Tinjau Ulang Sekolah Tatap Muka

Seiring dengan terus meningkatnya kasus Covid-19 terutama varian Omicron belakangan ini, menjadikan pelaksanaan Pembelajaran Tatap Muka (PTM) terbatas terus mendapat sorotan publik sekaligus menuai pro dan kontra. PTM yang awalnya sebagai target bisa mengejar ketertinggalan pelajaran akibat pembelajaran daring yang berkepanjangan, justru kini menjadi dilemma. Pasalnya, sebagian orang tua khawatir terkait dengan aktivitas belajar tatap muka di sekolah karena para siswa masih menghadapi risiko terpapar virus akibat interaksi secara fisik.

Sedangkan di satu sisi secara nasional kualitas pendidikan di negeri ini sudah tertinggal, bahkan bisa dimungkinkan masih ada anak-anak yang belum bisa membaca, ditambah dengan pandemi lagi. Sehingga, PTM adalah jawaban untuk mengejar ketertinggalan. Namun sayang, positivity rate Indonesia sudah mencapai 12 persen. Bahkan peringkat jumlah kasus baru mingguan di negeri ini sudah mengalahkan Afrika Selatan dan mendekati Malaysia di Worldometers.

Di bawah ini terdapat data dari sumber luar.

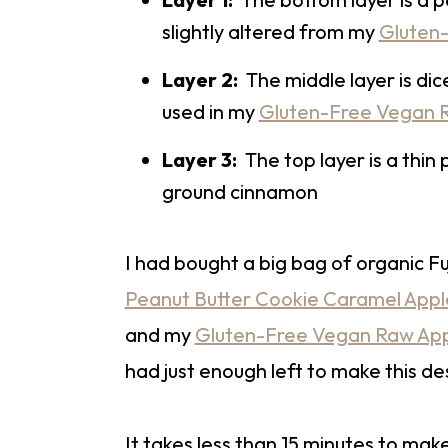
slightly altered from my
Gluten-
Layer 2:
The middle layer is dic
used in my
Gluten-Free Vegan R
Layer 3:
The top layer is a thin
ground cinnamon
I had bought a big bag of organic F
Peanut Butter Cookie Caramel Appl
and my
Gluten-Free Vegan Raw Appl
had just enough left to make this de
It takes less than 15 minutes to make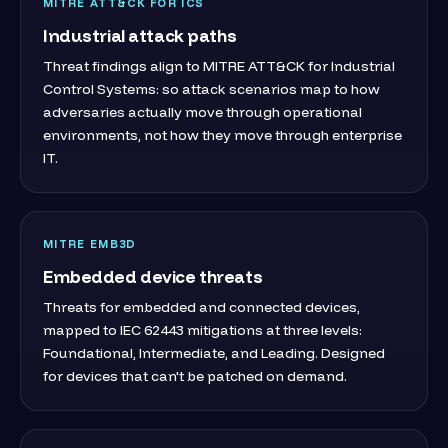
MITRE ATT&CK FOR ICS
Industrial attack paths
Threat findings align to MITRE ATT&CK for Industrial
Control Systems: so attack scenarios map to how
adversaries actually move through operational
environments, not how they move through enterprise
IT.
MITRE EMB3D
Embedded device threats
Threats for embedded and connected devices,
mapped to IEC 62443 mitigations at three levels:
Foundational, Intermediate, and Leading. Designed
for devices that can't be patched on demand.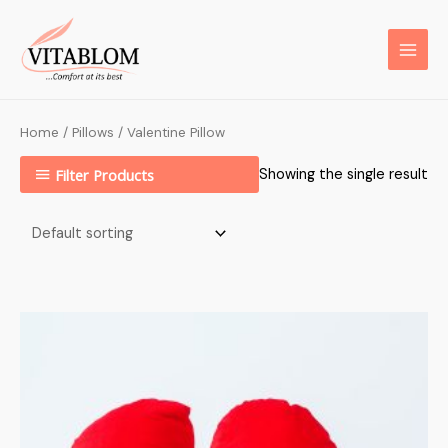
Home
/
Pillows
/ Valentine Pillow
Filter Products
Showing the single result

Itu artinya, PTM 100 persen berpotensi memicu klaster sekolah dan keluarga. Hal ini juga tidak lepas dari menyebarnya varian Omicron di Indonesia yang sangat cepat, dengan bukti dalam satu hari kasus baru tembus 10 ribuan. Satuan Tugas Penanganan Covid-19 mencatat 52.555 kasus aktif di Indonesia pada Sabtu (29/1/2022). Penambahan kasus positif Covid-19 sebanyak 11.588 kasus dalam 24 jam terakhir. Dengan demikian, total kasus Covid-19 di Indonesia sejak pengumuman kasus pertama pada 2 Maret 2020 mencapai 4.330.763 kasus, (Kompas, 29/1/2022).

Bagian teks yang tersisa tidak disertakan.